Every year, tens of thousands of books are banned from the shelves of children. These texts are removed due to ‘harmful’ themes of injustice, violence, oppression, hardship, etc. In some cases, these themes are deemed morally ‘inappropriate’ due to the ideas which they may invoke in children, such as being part of the LGBTQIAP+ community, or standing up against racism. While protecting children from unsuitable themes can be justified, it is when books are instead banned under the false belief that they contain unsafe themes that we must rise up and take action.
Pieces of literature such as Melissa (formerly known as George) by Alex Gino, or The Hate U Give by Angie Thomas reflect such ‘harmful’ themes. Melissa tells the story of a transgender girl who expresses her experience of oppression and hardship while coming out. Meanwhile, The Hate U Give reveals themes of racism and inequality as 16 year old Starr Carter fights for justice for her friend who was unfairly killed. Both texts demonstrate realistic yet socially labeled ‘wrong’ experiences in our modern society, thus appealing to children who are attempting to understand the world around them. However, both Melissa and The Hate U Give have appeared on PEN America’s most frequently banned books list over the past few years.
As children are developing, they become heavily dependent on the perspectives they are initially exposed to.

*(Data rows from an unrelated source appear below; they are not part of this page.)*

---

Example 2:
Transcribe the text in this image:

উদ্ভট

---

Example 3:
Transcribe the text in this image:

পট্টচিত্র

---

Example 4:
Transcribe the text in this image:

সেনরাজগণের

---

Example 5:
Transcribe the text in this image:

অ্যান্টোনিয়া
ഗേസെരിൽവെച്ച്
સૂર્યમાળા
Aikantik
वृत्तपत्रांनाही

Their minds have not yet witnessed the political or societal influence of the “adult world,” and it is therefore entirely up to them what they deem to be ‘right’ or ‘wrong,’ Thus, the issue that arises here is one of limitation: when children aren’t exposed to a variety of perspectives due to book banning, we narrow their perspectives into one we wish them to have. “You start to only see things, or only get information from one side, and that can really impact your world view. That’s not what democracy is about,” says Fritzi Bodenheimer of the Brooklyn Public Library.
While the First Amendment protects American access to literature, school administrators and parents have the right to ban certain books. However, in many instances, these books are not banned out of the need to protect students, but the need to expose them to more ‘correct’ ideas. Elders attempt to prevent children from developing abstract opinions, which have traditionally been silenced.
Still, as Bodenheimer notes, “What we can’t allow is for someone who says, “I don’t like that book for my children” to take it {the book} off the shelf so no one else can read it.” Unfortunately, in the U.S. alone, hundreds of thousands of children continue to be impacted by banned books each year.
When this occurs, a child is forced to develop a world view based solely on what they’ve been told – because nothing else is out there. The children become carbon copies of the people before them. When you rip a child from choice, they default to the choices of those around them. It is for this reason that beliefs will rarely vary between generations.
As more and more books are continuously banned, we must remember what these books provide children: opportunity. We must put aside our own beliefs for the sake of the next generation and what they decide to be morally ‘right’ or morally ‘wrong.’ If we allow them to develop their own opinions, we can move towards a society where those opinions work in harmony to eliminate common issues. We cannot ban books because of our own fear – instead, it is that fear which must keep those books on our shelves.